:: RECORDS TO PROCESS ::

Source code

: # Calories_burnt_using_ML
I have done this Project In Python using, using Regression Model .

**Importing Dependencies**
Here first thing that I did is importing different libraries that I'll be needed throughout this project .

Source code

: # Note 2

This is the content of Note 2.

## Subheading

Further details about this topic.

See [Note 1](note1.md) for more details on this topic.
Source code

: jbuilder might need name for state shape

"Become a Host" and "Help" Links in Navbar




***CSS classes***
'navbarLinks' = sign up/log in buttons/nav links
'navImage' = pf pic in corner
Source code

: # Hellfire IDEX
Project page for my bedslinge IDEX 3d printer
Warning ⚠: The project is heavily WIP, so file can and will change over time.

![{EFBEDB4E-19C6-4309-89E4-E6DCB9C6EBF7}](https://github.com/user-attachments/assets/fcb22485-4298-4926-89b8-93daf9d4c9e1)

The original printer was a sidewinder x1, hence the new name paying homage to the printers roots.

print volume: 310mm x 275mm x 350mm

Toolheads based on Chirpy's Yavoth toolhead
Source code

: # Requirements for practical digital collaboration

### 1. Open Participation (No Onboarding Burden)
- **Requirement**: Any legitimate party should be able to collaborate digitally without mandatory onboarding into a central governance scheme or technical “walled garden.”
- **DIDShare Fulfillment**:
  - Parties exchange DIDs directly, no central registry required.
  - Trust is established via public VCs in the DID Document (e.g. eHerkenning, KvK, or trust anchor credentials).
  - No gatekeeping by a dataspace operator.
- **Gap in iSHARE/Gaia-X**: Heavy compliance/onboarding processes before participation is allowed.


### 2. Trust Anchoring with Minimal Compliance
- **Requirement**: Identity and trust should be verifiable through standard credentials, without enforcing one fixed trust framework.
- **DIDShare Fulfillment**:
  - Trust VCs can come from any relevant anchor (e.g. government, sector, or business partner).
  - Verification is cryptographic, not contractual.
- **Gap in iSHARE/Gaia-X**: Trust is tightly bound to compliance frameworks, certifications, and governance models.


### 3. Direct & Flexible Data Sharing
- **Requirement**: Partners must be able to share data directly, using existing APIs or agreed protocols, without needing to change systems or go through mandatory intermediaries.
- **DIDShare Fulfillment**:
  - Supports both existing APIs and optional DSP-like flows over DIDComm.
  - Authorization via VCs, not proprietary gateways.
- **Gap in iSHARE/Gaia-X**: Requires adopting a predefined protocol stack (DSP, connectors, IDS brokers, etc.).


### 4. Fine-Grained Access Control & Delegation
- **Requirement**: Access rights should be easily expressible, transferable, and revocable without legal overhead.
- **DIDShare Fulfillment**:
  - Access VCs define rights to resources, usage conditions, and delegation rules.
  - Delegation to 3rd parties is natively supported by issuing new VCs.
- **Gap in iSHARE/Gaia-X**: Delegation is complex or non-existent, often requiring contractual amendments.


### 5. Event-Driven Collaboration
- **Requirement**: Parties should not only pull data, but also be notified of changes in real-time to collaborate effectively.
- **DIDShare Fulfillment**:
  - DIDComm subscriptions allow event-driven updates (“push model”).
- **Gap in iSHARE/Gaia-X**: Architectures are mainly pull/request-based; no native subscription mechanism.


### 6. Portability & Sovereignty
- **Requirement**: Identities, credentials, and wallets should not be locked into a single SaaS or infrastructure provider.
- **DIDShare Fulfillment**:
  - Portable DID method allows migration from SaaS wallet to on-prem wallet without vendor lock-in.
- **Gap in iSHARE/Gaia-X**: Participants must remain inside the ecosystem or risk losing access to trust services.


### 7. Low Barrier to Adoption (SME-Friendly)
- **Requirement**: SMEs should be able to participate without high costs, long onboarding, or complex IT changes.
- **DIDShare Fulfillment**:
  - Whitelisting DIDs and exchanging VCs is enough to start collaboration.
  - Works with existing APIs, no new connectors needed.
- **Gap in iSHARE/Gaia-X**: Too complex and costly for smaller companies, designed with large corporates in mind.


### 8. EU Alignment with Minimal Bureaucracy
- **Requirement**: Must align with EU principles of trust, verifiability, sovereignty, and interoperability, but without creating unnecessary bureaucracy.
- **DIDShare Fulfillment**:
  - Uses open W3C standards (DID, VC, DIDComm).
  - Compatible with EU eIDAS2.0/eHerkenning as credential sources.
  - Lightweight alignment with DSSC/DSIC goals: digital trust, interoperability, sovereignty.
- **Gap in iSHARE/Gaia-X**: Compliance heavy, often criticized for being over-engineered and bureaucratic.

:::

WHAT YOU NEED TO DO: Rewrite all the records above, changing every "DIDShare Fulfillment" to "DIDShare Approach" and leaving everything else as it is.

RESPONSE AREA:
Source code

: # Calories_burnt_using_ML
I have done this Project In Python using, using Regression Model .

**Importing Dependencies**
Here first thing that I did is importing different libraries that I'll be needed throughout this project .

Source code

: # Note 2

This is the content of Note 2.

## Subheading

Further details about this topic.

See [Note 1](note1.md) for more details on this topic.
Source code

: jbuilder might need name for state shape

"Become a Host" and "Help" Links in Navbar




***CSS classes***
'navbarLinks' = sign up/log in buttons/nav links
'navImage' = pf pic in corner
Source code

: # Hellfire IDEX
Project page for my bedslinge IDEX 3d printer
Warning ⚠: The project is heavily WIP, so file can and will change over time.

![{EFBEDB4E-19C6-4309-89E4-E6DCB9C6EBF7}](https://github.com/user-attachments/assets/fcb22485-4298-4926-89b8-93daf9d4c9e1)

The original printer was a sidewinder x1, hence the new name paying homage to the printers roots.

print volume: 310mm x 275mm x 350mm

Toolheads based on Chirpy's Yavoth toolhead
Source code

: # Requirements for practical digital collaboration

### 1. Open Participation (No Onboarding Burden)
- **Requirement**: Any legitimate party should be able to collaborate digitally without mandatory onboarding into a central governance scheme or technical “walled garden.”
- **DIDShare Approach**:
  - Parties exchange DIDs directly, no central registry required.
  - Trust is established via public VCs in the DID Document (e.g. eHerkenning, KvK, or trust anchor credentials).
  - No gatekeeping by a dataspace operator.
- **Gap in iSHARE/Gaia-X**: Heavy compliance/onboarding processes before participation is allowed.


### 2. Trust Anchoring with Minimal Compliance
- **Requirement**: Identity and trust should be verifiable through standard credentials, without enforcing one fixed trust framework.
- **DIDShare Approach**:
  - Trust VCs can come from any relevant anchor (e.g. government, sector, or business partner).
  - Verification is cryptographic, not contractual.
- **Gap in iSHARE/Gaia-X**: Trust is tightly bound to compliance frameworks, certifications, and governance models.


### 3. Direct & Flexible Data Sharing
- **Requirement**: Partners must be able to share data directly, using existing APIs or agreed protocols, without needing to change systems or go through mandatory intermediaries.
- **DIDShare Approach**:
  - Supports both existing APIs and optional DSP-like flows over DIDComm.
  - Authorization via VCs, not proprietary gateways.
- **Gap in iSHARE/Gaia-X**: Requires adopting a predefined protocol stack (DSP, connectors, IDS brokers, etc.).


### 4. Fine-Grained Access Control & Delegation
- **Requirement**: Access rights should be easily expressible, transferable, and revocable without legal overhead.
- **DIDShare Approach**:
  - Access VCs define rights to resources, usage conditions, and delegation rules.
  - Delegation to 3rd parties is natively supported by issuing new VCs.
- **Gap in iSHARE/Gaia-X**: Delegation is complex or non-existent, often requiring contractual amendments.


### 5. Event-Driven Collaboration
- **Requirement**: Parties should not only pull data, but also be notified of changes in real-time to collaborate effectively.
- **DIDShare Approach**:
  - DIDComm subscriptions allow event-driven updates (“push model”).
- **Gap in iSHARE/Gaia-X**: Architectures are mainly pull/request-based; no native subscription mechanism.


### 6. Portability & Sovereignty
- **Requirement**: Identities, credentials, and wallets should not be locked into a single SaaS or infrastructure provider.
- **DIDShare Approach**:
  - Portable DID method allows migration from SaaS wallet to on-prem wallet without vendor lock-in.
- **Gap in iSHARE/Gaia-X**: Participants must remain inside the ecosystem or risk losing access to trust services.


### 7. Low Barrier to Adoption (SME-Friendly)
- **Requirement**: SMEs should be able to participate without high costs, long onboarding, or complex IT changes.
- **DIDShare Approach**:
  - Whitelisting DIDs and exchanging VCs is enough to start collaboration.
  - Works with existing APIs, no new connectors needed.
- **Gap in iSHARE/Gaia-X**: Too complex and costly for smaller companies, designed with large corporates in mind.


### 8. EU Alignment with Minimal Bureaucracy
- **Requirement**: Must align with EU principles of trust, verifiability, sovereignty, and interoperability, but without creating unnecessary bureaucracy.
- **DIDShare Approach**:
  - Uses open W3C standards (DID, VC, DIDComm).
  - Compatible with EU eIDAS2.0/eHerkenning as credential sources.
  - Lightweight alignment with DSSC/DSIC goals: digital trust, interoperability, sovereignty.
- **Gap in iSHARE/Gaia-X**: Compliance heavy, often criticized for being over-engineered and bureaucratic.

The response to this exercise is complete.